Somehow, I am ready.
Part 2: December 28, 2017
Ride. Sleep. Ride. Repeat.
It’s become the dominating theme at this stage in the game. For the most part, the miles have been accounted for. What once was the focus of all of the training has appropriately become secondary and taken it’s place behind different elements of preparedness. Albeit a significant player in a 200-mile race, not the only contender in the game.
Two hundred miles is going to take a while, regardless of the conditions. Perfect conditions will take a long time, less-than-perfect conditions will take a really, really long time. Either scenario will require at least two nights of riding behind the beam of a headlight and, for better or worse, one night of sleeping on the ground with old man winter. Neither scenario come naturally to me. I could blame my age and suggest that if I were doing this a decade earlier the thirty-something version of myself could find ease in claiming some much needed sleep on the frozen winter ground, or that riding ’round the clock in the darkest hours of the night holds within it a sense of adventure–it does–but I won’t. The fact of the matter is, both the darkness and yielding to a vague interpretation of sleep, require a certain level of fluency which can only be achieved through repetition. Ride, sleep, ride, repeat.
Knowing your gear is as important in winter riding as is developing the strength of mind and body that can carry you through to the finish line.
Everything has its place on the bike and nothing comes along for the ride unless it is absolutely necessary. Knowing exactly what’s in each frame pack, the order in which gear can be pulled from the seat pack, and what is accessible on the front of the bike is imperative in reducing the amount of time spent no longer moving. Making the shift from moving to not moving leaves you acutely aware of how cold it is. Low temperatures are no longer hidden behind your working body, and getting yourself from the place of unpacking your bike and into your sleeping bag before full-on shivering takes over is a race worth winning.
I wouldn’t say the market is saturated with cold-whether camping gear–far from it in fact. There are however some good options available, and doing your homework to figure out what will work the best for you is worth its weight in gold.
Knowing that a respite from riding is approaching, that a break from the saddle and bike, and that darkness and the cold are within reach holds much more appeal when the gear you’re about to climb into has proven itself to be lofty, technical and warm.
Big Agnes is the leading brand in ultra light camping gear and they’re no exception to the rule when it comes to developing products suitable for sub-zero temperatures.
After a few unsuccessful attempts at dialing in the perfect set up, the Crosho -20° Sleeping bag and the Three Wire Bivy have both surpassed my expectations and taken their place on the front of my bike along with the Third Degree foam sleeping pad.
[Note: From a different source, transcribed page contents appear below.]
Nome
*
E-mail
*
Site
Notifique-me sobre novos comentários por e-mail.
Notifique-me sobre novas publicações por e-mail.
Water-repellent down is a game changer and will always win the battle should it need to go head-to-head with moisture developed from either condensation or wintery elements. I’m not only confident in my gear and its ability to keep me warm and comfortable but thrilled by the ability to stow it away in such a small package on the front of my bike. Big Agnes and I are ready for Idaho, and the great beyond.
Part 1: December 19, 2017
I’m actually pretty good at a few different things. Riding my bike, however, doesn’t necessarily sit high atop that list. Oh, don’t get me wrong–I can ride a bike. And do. A lot. But you won’t often find me leading the pack, or holding place atop too many podiums. Regardless, biking is my soul food. It fuels me. It’s become my touchstone and keeps me grounded in this crazy little thing we call life.
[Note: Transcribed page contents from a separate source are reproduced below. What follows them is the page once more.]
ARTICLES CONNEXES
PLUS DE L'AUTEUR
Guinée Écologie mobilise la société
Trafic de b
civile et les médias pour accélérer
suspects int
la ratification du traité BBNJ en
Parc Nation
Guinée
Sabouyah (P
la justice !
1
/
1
I live in the mountains. Riding season can be short here, if you let it. Moving from fall to late fall often means road trips to nearby deserts in an attempt to hang on to endless miles and hours in the saddle. Late fall into winter means it’s time to make the shift from smaller tires to, well, fatter ones. Plummeting temperatures and snow-covered everything suggests to most that it’s time to ski, it suggests to me, that it’s finally time, to fully commit to the fat bike. It is after all, still riding season.
I’m a mid-western girl who’s spent the past nine years living in the Rockies. I know cold. I know it well. I also know I’d rather be warm. Warm is my thing, not cold. Fat biking isn’t warm. Usually it’s really cold. The riding is harder–a lot harder–and everything about it, relatively speaking, feels pretty heavy. It’s full of its own challenges; Picking out what seems like the perfect layering system and putting it on piece by piece, by piece, because you’ve checked the temperature reading for the ninth time and it still reads 3 degrees, is challenging. Taking that final step from the warmth of your home into the cold outside because both your bike and your commitment are waiting for you, is challenging. Constantly trying to shift focus from your frozen feet, legs, face or hands to, ANYTHING, absolutely anything besides how cold they are, holds some challenges. Climbing a snow-covered hill on a fully loaded fatty, is well, you get the gist….
Having said that, fat biking, in the dead of winter through all the snow and all the cold is also, for lack of a better word, majestic! There are moments on a fat bike ride that are in and of themselves. There are moments that are so singular, nothing on this earth can render the same opportunity for takeaways they do. Nothing.
There’s a peacefulness to winter riding that can’t be found elsewhere. I’ve looked, and I haven’t found it. That depth of peace is particularly palpable just before the sun rises or in the hours after it sets. Something about winter adds to all the colors, adds to the darkness. Everything tends to be brighter, crisper, edgier, softer. Better. Everything. Is that enough to outweigh the challenges it tows? It seems to be. Perhaps it’s all those challenges that make the gentler moments, in fact, gentle. Perhaps you can’t have one without the other.
Whatever the case may be, it’s the incomparable combination of both which not only keeps me peddling throughout the months of December, January, and February, but entices me to claim a spot on the roster of a few winter fat bike endurance events.
It’s worth noting that it’s impossible for me to talk about fat biking–or any kind of biking for that matter–without introducing you to my best friend. Almost everyone else calls him Bush. I call him Graham. Thousands of miles, hundreds, and hundreds of hours–most of them covered, with him. I guess you could say I can blame most of this winter stuff on him. He’s the reason I even have a fat bike. It’s all his fault.
Graham’s been by my side for a lot of years. We’ve gotten ourselves in and out of a lot of situations, we’ve toed a lot of starting lines together, and crossed a lot of finish lines. He’s held a starring role in so many of my best ever’s and he’s a big part of my why. Life on two wheels wouldn’t be the same without him.
Two hundred miles. That’s what sits in front of me. Right in front of me, in fact. I am exactly four weeks out from the starting line of a 200-mile fat bike race beginning and ending in Island Park, Idaho with a little bit of Montana in between. It’s called the Fat Pursuit, and it’ll require a pretty decent amount of training between now and then. There are still miles to be ridden, gear to get dialed, and a comfortable head space to claim. Sometime between now and then I have to do a really good job of convincing myself that I’m bigger than 200 winter miles.
I have to remind myself that despite what it may hold, it won’t be the hardest thing I’ve done in this crazy little thing called life. That in comparison it’ll simply be a walk in the park–or rather–a ride on a bike. In order to confidently face 200 difficult winter miles, I have to remind myself that on the other side of all the hours and miles I’ve logged going into this winter, I’ve created a place of readiness. And, that out there, somewhere between the starting line and the finish line there lies an even bigger definition of myself. That I’ve chosen to unlock and open the door to continue chasing my why and all the answers to those questions are out there waiting to be collected and carried with me as I move forward in this crazy little thing called life.